Concernant Mary Quant, elle raconte dans son autobiographie (publiée en 2012) : « Les messieurs en chapeau melon frappaient sur notre vitrine avec leurs parapluies en criant : ‘Immoral !’ et ‘Dégoûtant !’ à la vue de nos mini-jupes sur les collants, mais les clients affluaient pour acheter ». Scandaleuse, la mini-jupe devient ainsi l’emblème du mouvement des Swinging Sixties et surtout de l’émancipation des femmes et de la libération sexuelle. Elle est alors portée par les plus grandes icônes de l’époque, comme la mannequin Twiggy, l’actrice Brigitte Bardot ou encore la chanteuse Françoise Hardy. En 1966, Jacques Dutronc célèbre même cette révolution vestimentaire dans sa chanson Mini, Mini, Mini.

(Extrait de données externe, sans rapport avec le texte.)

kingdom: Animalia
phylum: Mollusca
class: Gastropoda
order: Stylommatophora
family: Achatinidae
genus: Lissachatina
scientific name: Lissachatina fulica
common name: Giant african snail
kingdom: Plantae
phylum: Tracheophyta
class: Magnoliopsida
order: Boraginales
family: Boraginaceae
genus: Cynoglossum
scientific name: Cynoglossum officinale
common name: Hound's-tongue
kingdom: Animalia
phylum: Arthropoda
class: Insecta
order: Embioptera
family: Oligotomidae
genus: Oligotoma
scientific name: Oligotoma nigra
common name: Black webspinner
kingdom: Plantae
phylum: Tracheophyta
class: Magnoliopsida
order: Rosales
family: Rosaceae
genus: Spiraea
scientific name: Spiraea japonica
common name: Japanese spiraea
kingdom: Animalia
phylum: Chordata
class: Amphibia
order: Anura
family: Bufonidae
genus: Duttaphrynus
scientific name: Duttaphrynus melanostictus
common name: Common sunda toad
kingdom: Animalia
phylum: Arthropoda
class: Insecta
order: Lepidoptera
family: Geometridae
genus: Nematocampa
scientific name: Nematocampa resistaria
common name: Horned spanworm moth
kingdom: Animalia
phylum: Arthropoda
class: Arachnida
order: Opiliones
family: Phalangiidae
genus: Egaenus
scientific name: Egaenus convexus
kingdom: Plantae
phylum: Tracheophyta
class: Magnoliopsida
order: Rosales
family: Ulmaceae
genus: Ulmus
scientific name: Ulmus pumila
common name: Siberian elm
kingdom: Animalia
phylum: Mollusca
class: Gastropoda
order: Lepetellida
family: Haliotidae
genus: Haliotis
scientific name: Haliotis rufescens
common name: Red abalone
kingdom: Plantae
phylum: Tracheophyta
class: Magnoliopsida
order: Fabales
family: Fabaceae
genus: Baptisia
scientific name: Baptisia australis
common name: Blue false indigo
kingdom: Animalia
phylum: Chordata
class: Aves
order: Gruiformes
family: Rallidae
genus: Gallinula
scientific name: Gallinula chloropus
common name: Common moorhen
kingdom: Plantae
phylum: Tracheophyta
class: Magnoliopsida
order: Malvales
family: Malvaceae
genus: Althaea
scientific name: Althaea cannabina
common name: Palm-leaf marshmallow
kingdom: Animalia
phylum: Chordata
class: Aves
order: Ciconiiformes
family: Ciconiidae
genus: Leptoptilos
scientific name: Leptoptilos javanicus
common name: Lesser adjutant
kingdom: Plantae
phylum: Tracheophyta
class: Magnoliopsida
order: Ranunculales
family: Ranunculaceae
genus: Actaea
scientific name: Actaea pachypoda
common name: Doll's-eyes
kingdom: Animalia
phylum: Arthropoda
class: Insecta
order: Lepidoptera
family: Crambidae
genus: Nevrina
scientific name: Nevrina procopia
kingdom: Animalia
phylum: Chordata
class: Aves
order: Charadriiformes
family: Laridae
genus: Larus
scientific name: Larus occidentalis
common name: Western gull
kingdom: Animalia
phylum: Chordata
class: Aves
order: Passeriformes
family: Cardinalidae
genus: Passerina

Bien que la mini-jupe ait été véritablement mise entre les mains des Londoniennes par la créatrice Mary Quant, c’est bel et bien grâce à l’approbation du maître parisien de la couture André Courrèges que ce vêtement s’est démocratisé, pour ensuite devenir le symbole de toute une génération de femmes libres. Aujourd’hui encore, la mini-jupe fait autorité dans la garde-robe féminine. En mars dernier, le directeur artistique Nicolas di Felice dans sa première collection pour Courrèges, rendait d’ailleurs un bel hommage à cet incontournable de la maison en rééditant des pièces d’archives, prouvant à quel point, soixante ans après sa création, la mini-jupe reste actuelle.